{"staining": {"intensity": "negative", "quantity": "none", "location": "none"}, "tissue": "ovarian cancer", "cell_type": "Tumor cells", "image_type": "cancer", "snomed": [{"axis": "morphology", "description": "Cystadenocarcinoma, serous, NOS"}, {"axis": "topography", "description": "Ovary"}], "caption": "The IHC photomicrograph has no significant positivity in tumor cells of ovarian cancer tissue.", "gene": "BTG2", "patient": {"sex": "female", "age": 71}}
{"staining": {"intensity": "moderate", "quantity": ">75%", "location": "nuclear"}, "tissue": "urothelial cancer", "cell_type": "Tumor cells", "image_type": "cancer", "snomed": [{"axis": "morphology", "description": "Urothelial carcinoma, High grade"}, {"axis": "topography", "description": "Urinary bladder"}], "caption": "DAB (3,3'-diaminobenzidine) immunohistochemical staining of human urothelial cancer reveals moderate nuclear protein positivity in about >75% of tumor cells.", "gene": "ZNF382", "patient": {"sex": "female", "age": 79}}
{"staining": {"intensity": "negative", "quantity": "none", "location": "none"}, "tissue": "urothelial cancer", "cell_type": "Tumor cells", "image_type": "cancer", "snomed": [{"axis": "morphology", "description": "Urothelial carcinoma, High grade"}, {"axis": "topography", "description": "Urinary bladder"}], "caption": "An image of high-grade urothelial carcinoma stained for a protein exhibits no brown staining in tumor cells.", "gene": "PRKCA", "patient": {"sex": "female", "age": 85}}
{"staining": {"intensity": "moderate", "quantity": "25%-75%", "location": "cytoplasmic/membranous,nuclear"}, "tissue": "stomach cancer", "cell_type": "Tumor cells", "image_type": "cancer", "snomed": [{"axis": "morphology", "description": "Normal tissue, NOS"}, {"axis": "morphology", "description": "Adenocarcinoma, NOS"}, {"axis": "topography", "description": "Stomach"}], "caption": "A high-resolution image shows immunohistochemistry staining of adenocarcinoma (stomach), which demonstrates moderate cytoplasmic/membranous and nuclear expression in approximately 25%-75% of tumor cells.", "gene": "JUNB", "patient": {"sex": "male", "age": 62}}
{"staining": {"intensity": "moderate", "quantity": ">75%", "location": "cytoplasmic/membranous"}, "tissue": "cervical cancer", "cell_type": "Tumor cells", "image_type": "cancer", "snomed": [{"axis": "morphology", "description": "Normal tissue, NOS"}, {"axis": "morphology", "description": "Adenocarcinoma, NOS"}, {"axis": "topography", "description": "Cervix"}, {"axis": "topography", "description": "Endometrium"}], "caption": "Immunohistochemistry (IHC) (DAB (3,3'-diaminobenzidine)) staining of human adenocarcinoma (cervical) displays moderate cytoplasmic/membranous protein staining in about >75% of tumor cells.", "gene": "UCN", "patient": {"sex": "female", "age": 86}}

> Directions: Wherever the string "urothelial" is found in the listing above, copy the line that contains it.

> Response area:
{"staining": {"intensity": "moderate", "quantity": ">75%", "location": "nuclear"}, "tissue": "urothelial cancer", "cell_type": "Tumor cells", "image_type": "cancer", "snomed": [{"axis": "morphology", "description": "Urothelial carcinoma, High grade"}, {"axis": "topography", "description": "Urinary bladder"}], "caption": "DAB (3,3'-diaminobenzidine) immunohistochemical staining of human urothelial cancer reveals moderate nuclear protein positivity in about >75% of tumor cells.", "gene": "ZNF382", "patient": {"sex": "female", "age": 79}}
{"staining": {"intensity": "negative", "quantity": "none", "location": "none"}, "tissue": "urothelial cancer", "cell_type": "Tumor cells", "image_type": "cancer", "snomed": [{"axis": "morphology", "description": "Urothelial carcinoma, High grade"}, {"axis": "topography", "description": "Urinary bladder"}], "caption": "An image of high-grade urothelial carcinoma stained for a protein exhibits no brown staining in tumor cells.", "gene": "PRKCA", "patient": {"sex": "female", "age": 85}}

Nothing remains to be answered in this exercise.